3.4 Using Stored Conflict Information
When Wingman stores conflict information at a local replica, it first copies the “losing” version of the row into a “Conflict” table that has the same structure as the original table. The “winning” version of the row resides in the actual user table. Wingman maintains a separate system table that maintains the information about which tables have related “Conflict” tables, and what the names of the “Conflict” tables are. Users can create special queries and code to examine conflicts and override the way in which Wingman has resolved conflicts. One example of this is the “Conflict Resolution Wizard” in Microsoft Access, which allows users to resolve conflicts interactively.
3.5 Errors and Error Information
With some types of conflicts, Wingman will not be able to propagate changes from one replica to another. One simple example is the case where a table must satisfy a unique key constraint, and two replicas both attempt to insert a row that has the same key value. If each insert succeeds, there is no knowledge that the constraint has been violated until Wingman attempts to synchronize the replicas. Wingman keeps a special table, MSysErrors, at each replica to store information about changes that cannot be propagated at another replica. In this case, Wingman would store rows in MSysErrors reflecting the fact that rows could not be inserted due to duplicate key errors, along with information specifying which tables were involved and at which replicas the errors occurred. This table is replicated, which allows administrators to find out about synchronization problems that are occurring at other replicas.
Some synchronization problems can be transient in nature, such as locking conflicts. Others, like the unique key violation, require some user action to restore the system to correctness. (In this case, the appropriate user action might be to delete one of the two conflicting rows.) Most referential integrity violations, such as inserting a row with a foreign key while another replica is deleting the row with the corresponding primary key, can be either transient or persistent, depending on whether cascading deletes and updates are enabled. Once a problem has been fixed, error information is deleted from MSysErrors, although it may take a while for those deletes to propagate to other replicas.

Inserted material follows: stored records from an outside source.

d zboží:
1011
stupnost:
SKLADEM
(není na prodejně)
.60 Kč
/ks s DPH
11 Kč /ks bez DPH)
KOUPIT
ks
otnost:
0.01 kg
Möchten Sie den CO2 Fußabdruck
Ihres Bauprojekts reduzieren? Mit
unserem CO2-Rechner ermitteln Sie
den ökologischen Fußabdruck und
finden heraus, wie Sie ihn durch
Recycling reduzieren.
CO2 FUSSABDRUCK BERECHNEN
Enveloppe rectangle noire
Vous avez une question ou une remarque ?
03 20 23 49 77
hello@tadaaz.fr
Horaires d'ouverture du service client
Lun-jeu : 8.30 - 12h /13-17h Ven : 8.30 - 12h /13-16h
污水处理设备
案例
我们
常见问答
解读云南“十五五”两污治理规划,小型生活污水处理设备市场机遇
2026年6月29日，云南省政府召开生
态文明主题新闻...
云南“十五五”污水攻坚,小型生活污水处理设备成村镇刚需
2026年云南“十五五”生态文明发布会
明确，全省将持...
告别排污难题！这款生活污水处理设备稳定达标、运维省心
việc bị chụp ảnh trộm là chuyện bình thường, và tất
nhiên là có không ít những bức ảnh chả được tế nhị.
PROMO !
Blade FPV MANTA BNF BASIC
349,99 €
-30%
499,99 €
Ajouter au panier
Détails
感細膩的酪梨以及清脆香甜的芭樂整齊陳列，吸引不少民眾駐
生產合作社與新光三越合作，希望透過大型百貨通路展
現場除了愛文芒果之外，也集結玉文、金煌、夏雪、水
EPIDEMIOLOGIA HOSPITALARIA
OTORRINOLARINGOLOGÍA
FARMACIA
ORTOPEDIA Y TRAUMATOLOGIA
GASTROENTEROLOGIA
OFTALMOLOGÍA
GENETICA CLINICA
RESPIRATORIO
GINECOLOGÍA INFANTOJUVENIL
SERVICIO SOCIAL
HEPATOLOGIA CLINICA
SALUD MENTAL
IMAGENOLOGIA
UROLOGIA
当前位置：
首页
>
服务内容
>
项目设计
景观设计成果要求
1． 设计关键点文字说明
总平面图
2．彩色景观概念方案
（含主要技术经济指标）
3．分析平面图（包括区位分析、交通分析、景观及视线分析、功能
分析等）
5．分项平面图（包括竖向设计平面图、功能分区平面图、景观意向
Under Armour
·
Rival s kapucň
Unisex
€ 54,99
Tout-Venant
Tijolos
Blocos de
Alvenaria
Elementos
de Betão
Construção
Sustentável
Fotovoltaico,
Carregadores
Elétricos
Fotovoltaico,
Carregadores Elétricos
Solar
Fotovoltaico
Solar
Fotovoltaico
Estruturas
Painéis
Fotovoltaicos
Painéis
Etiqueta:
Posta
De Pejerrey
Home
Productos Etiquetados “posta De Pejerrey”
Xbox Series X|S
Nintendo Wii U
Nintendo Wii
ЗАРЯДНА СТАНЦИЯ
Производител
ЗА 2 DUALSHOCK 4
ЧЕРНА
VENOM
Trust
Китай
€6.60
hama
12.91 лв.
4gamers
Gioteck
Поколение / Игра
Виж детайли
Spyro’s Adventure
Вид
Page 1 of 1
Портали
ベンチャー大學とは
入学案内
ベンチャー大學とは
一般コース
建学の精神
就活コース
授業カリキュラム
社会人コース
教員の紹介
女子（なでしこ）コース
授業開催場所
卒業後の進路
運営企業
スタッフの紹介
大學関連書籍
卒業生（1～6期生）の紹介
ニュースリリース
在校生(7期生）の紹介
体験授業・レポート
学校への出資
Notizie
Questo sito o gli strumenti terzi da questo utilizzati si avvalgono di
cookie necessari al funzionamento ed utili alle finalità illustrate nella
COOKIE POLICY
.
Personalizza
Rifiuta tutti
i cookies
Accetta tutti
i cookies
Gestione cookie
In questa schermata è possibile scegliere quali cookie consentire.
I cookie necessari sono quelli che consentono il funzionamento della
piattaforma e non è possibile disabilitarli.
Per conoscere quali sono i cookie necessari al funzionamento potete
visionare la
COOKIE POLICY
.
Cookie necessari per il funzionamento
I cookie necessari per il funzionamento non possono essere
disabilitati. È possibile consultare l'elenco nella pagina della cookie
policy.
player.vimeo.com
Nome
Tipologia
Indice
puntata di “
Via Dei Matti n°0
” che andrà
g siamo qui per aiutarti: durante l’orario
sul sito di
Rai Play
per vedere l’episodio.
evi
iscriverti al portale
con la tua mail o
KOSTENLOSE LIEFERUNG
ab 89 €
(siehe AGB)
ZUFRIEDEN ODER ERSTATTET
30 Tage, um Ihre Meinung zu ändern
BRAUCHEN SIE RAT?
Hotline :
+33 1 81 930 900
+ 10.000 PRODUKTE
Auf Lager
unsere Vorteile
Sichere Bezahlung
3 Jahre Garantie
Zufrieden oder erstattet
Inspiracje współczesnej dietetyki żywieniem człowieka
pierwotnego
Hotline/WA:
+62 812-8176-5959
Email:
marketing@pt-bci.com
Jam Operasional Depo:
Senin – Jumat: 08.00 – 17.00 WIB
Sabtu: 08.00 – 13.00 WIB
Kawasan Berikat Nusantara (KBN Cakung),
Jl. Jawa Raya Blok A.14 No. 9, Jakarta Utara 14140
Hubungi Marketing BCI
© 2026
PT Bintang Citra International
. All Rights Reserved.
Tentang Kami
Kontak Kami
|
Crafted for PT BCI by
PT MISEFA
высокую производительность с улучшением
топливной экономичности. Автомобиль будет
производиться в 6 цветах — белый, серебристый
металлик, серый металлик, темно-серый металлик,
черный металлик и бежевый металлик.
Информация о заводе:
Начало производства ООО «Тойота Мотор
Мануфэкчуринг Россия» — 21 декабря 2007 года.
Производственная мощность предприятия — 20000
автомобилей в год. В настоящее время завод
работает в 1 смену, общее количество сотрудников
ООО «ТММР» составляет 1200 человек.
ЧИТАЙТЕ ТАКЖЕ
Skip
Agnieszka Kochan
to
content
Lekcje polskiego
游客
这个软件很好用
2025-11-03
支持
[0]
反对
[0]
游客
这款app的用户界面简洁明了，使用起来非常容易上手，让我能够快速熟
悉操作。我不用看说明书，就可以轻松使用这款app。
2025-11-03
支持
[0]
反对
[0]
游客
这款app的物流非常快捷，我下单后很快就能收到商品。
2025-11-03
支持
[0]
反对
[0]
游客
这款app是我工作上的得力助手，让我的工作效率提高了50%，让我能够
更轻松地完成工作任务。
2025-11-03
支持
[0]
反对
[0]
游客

Because any errors that require user intervention are undesirable, Wingman has provided some features that make it simpler to avoid them. In the past, many Microsoft Access users have relied on counter columns as automatically generated unique keys for tables. Because these would be very likely to cause duplicate key conflicts in a replica set, Wingman automatically alters the behavior of counter columns for replicated tables: Rather than new rows getting monotonically increasing values, they get random values which don’t duplicate any existing values at that replica. This greatly reduces the probability of generating duplicate keys at two replicas. Wingman has also added a GUID datatype that users can select as the unique key for a table. These 128-bit values include a timestamp piece, a piece from the machine’s network address, and enough other bits to make it virtually impossible to generate the same value twice.